Закончилось дело тем, что самые могущественные духовные владыки германские архиепископы Адальберт Бременский и Ганно Кельнский были провозглашены правителями, что должны были опекунствовать над малолетним королем. "Хотя на словах, – как отмечает хронист, – они были миролюбивыми, сердца их бились смертельной ненавистью друг к другу". Оба забыли о духовных обязанностях, отличались не святостью, а любовью к суете, сей служанке знатных. Оба, как сказано некогда о Ксерксе, намеревались перейти море и переплыть землю. Каждый чем дальше, тем яснее понимал, что превзойти своего соправителя можно только одним способом: забрать власть над малолетним императором. И вот, забывши о своем сане, выкрал Генриха сначала Ганно, пряча его от матери и от своего соперника, потом то же самое сделал Адальберт. Ганно пытался повлиять на Генриха суровостью, Адальберт, наоборот, уступчивостью. Тот угнетал молоденькую душу, выращивал в ней жестокость зверя, этот ее развращал и тоже пробуждал в ней наклонности бесчеловечные. Магдебургский клирик Бруно, не принадлежавший к сторонникам императора, сложил жизнеописание его детства и юности и вынужден был прибегнуть к словам неприятным. Дескать, Генрих испорчен был уже самим своим рождением, ибо лучше коль человек становится императором, нежели рождается им. Маленький император куда больше кичился знаками своей высшей власти и куда меньше старался достичь успехов в приобретении мудрости пред богом и людьми. Ганно слишком круто взялся за воспитание, руководствуясь словами писания, что царь ненаказанный погубит люди своя. И чего же добился? Когда Генрих, как пишет хронист, "переступил век простодушного детства и достиг юности, коя имеет такой простор для всего дурного, и когда, таким образом, увидел себя в том пункте, где самосская буква расходится в две стороны, он, оставляя без внимания ее правую, тесную и крутую линию, избрал для себя левую дорогу, широкую и удобную, уклонился решительно от стези добродения и вознамерился всецело отдаться своим страстям".

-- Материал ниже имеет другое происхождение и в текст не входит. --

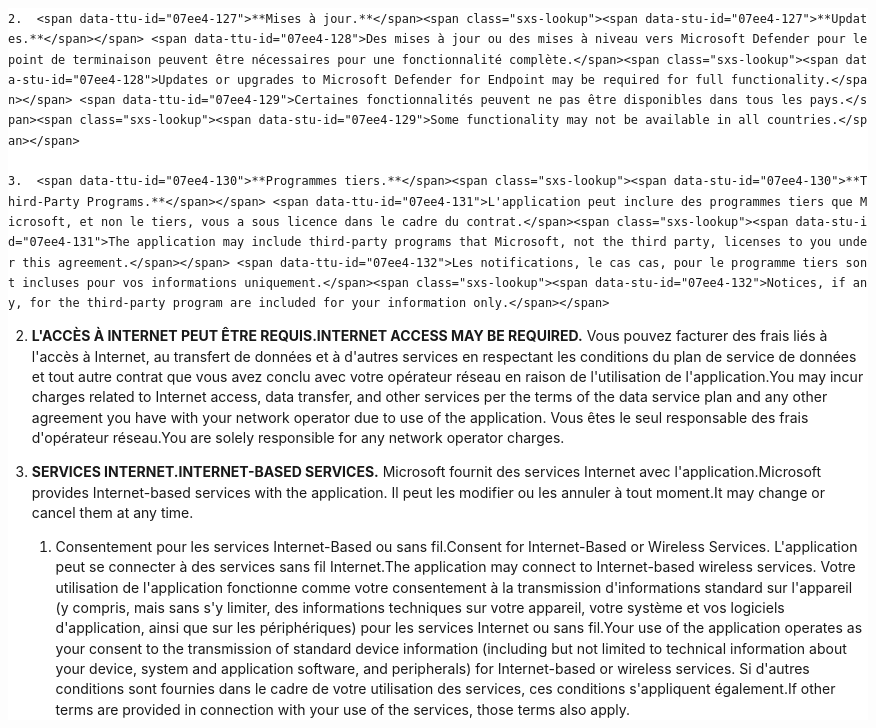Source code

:     2.  <span data-ttu-id="07ee4-127">**Mises à jour.**</span><span class="sxs-lookup"><span data-stu-id="07ee4-127">**Updates.**</span></span> <span data-ttu-id="07ee4-128">Des mises à jour ou des mises à niveau vers Microsoft Defender pour le point de terminaison peuvent être nécessaires pour une fonctionnalité complète.</span><span class="sxs-lookup"><span data-stu-id="07ee4-128">Updates or upgrades to Microsoft Defender for Endpoint may be required for full functionality.</span></span> <span data-ttu-id="07ee4-129">Certaines fonctionnalités peuvent ne pas être disponibles dans tous les pays.</span><span class="sxs-lookup"><span data-stu-id="07ee4-129">Some functionality may not be available in all countries.</span></span>

    3.  <span data-ttu-id="07ee4-130">**Programmes tiers.**</span><span class="sxs-lookup"><span data-stu-id="07ee4-130">**Third-Party Programs.**</span></span> <span data-ttu-id="07ee4-131">L'application peut inclure des programmes tiers que Microsoft, et non le tiers, vous a sous licence dans le cadre du contrat.</span><span class="sxs-lookup"><span data-stu-id="07ee4-131">The application may include third-party programs that Microsoft, not the third party, licenses to you under this agreement.</span></span> <span data-ttu-id="07ee4-132">Les notifications, le cas cas, pour le programme tiers sont incluses pour vos informations uniquement.</span><span class="sxs-lookup"><span data-stu-id="07ee4-132">Notices, if any, for the third-party program are included for your information only.</span></span>

2.  <span data-ttu-id="07ee4-133">**L'ACCÈS À INTERNET PEUT ÊTRE REQUIS.**</span><span class="sxs-lookup"><span data-stu-id="07ee4-133">**INTERNET ACCESS MAY BE REQUIRED.**</span></span> <span data-ttu-id="07ee4-134">Vous pouvez facturer des frais liés à l'accès à Internet, au transfert de données et à d'autres services en respectant les conditions du plan de service de données et tout autre contrat que vous avez conclu avec votre opérateur réseau en raison de l'utilisation de l'application.</span><span class="sxs-lookup"><span data-stu-id="07ee4-134">You may incur charges related to Internet access, data transfer, and other services per the terms of the data service plan and any other agreement you have with your network operator due to use of the application.</span></span> <span data-ttu-id="07ee4-135">Vous êtes le seul responsable des frais d'opérateur réseau.</span><span class="sxs-lookup"><span data-stu-id="07ee4-135">You are solely responsible for any network operator charges.</span></span>

3.  <span data-ttu-id="07ee4-136">**SERVICES INTERNET.**</span><span class="sxs-lookup"><span data-stu-id="07ee4-136">**INTERNET-BASED SERVICES.**</span></span> <span data-ttu-id="07ee4-137">Microsoft fournit des services Internet avec l'application.</span><span class="sxs-lookup"><span data-stu-id="07ee4-137">Microsoft provides Internet-based services with the application.</span></span> <span data-ttu-id="07ee4-138">Il peut les modifier ou les annuler à tout moment.</span><span class="sxs-lookup"><span data-stu-id="07ee4-138">It may change or cancel them at any time.</span></span>

    1.  <span data-ttu-id="07ee4-139">Consentement pour les services Internet-Based ou sans fil.</span><span class="sxs-lookup"><span data-stu-id="07ee4-139">Consent for Internet-Based or Wireless Services.</span></span> <span data-ttu-id="07ee4-140">L'application peut se connecter à des services sans fil Internet.</span><span class="sxs-lookup"><span data-stu-id="07ee4-140">The application may connect to Internet-based wireless services.</span></span> <span data-ttu-id="07ee4-141">Votre utilisation de l'application fonctionne comme votre consentement à la transmission d'informations standard sur l'appareil (y compris, mais sans s'y limiter, des informations techniques sur votre appareil, votre système et vos logiciels d'application, ainsi que sur les périphériques) pour les services Internet ou sans fil.</span><span class="sxs-lookup"><span data-stu-id="07ee4-141">Your use of the application operates as your consent to the transmission of standard device information (including but not limited to technical information about your device, system and application software, and peripherals) for Internet-based or wireless services.</span></span> <span data-ttu-id="07ee4-142">Si d'autres conditions sont fournies dans le cadre de votre utilisation des services, ces conditions s'appliquent également.</span><span class="sxs-lookup"><span data-stu-id="07ee4-142">If other terms are provided in connection with your use of the services, those terms also apply.</span></span>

"Самосская буква" – ипсилон. С этой буквой Пифагор из Самоса сравнивал дорогу человеческой жизни: сначала общая дорога жизни, затем раздвоение: направо – тонкая и узкая линия добра, налево – широкий путь зла. Как видим, клирики уже в те времена увлекались пышными выражениями, особливо в случаях, когда вели речь о высших личностях в государстве.
Не пренебрегали и обыкновенным анекдотом. Так, тот же Бруно рассказывает: Адальберт Бременский на роскошные яства молодому императору израсходовал все свои запасы, и стольнику не на что было приготовить обед, и вот тогда архиепископ просто спрятался в капелле и сделал вид, что ревностно молится. Стольник начал стучать в дверь. Архиепископ, услышав стук, пал на пол, будто совсем уже в отрешенном от всего молитвенном рвении. Стольник, тихо войдя в капеллу, начал покашливать, чтобы обратить на себя внимание архиепископа. Тщетно. Тогда стольник распростерся рядом с Адальбертом и начал шептать тому на ухо: "Помолитесь, чтобы вам было что сегодня поесть, ведь пока нет ничего, что можно бы с честью поставить на ваш стол". Адальберт вскочил на ноги: "Дурень! Что ты наделал! Ты прервал мою беседу с богом! Если б ты видел хоть раз мою беседу с ангелами, как сподобился мой живописец Трансмунд, ты никогда бы не осмелился приблизиться ко мне в час молитвы!.."
Клирик Бруно не находит для Генриха ни единого сочувственного слова.
"К чему привык человек в детстве, – приводит он слова царя Соломона, – того не оставит и в старости!"
Люттихский епископ Отберт написал историю жизни Генриха, можно сказать, в противовес озлобленному канонику Бруно. Лишь говоря об архиепископах Адальберте и Ганно, он соглашается с клириком: "Самое худое – что они дали полную свободу юношеским увлечениям Генриха, вместо того чтобы хранить его душу, как за печатью".
Правда, тут же Отберт торопливо добавляет: "Став самостоятельным, Генрих осудил многое из своего прошлого и исправил то, что было возможно.
Начал преследовать вражду, насильство, хищничество".
И дальше об императоре говорит уже только так: "Он владел миром, бедные владели им, ему служил мир, а он – бедным".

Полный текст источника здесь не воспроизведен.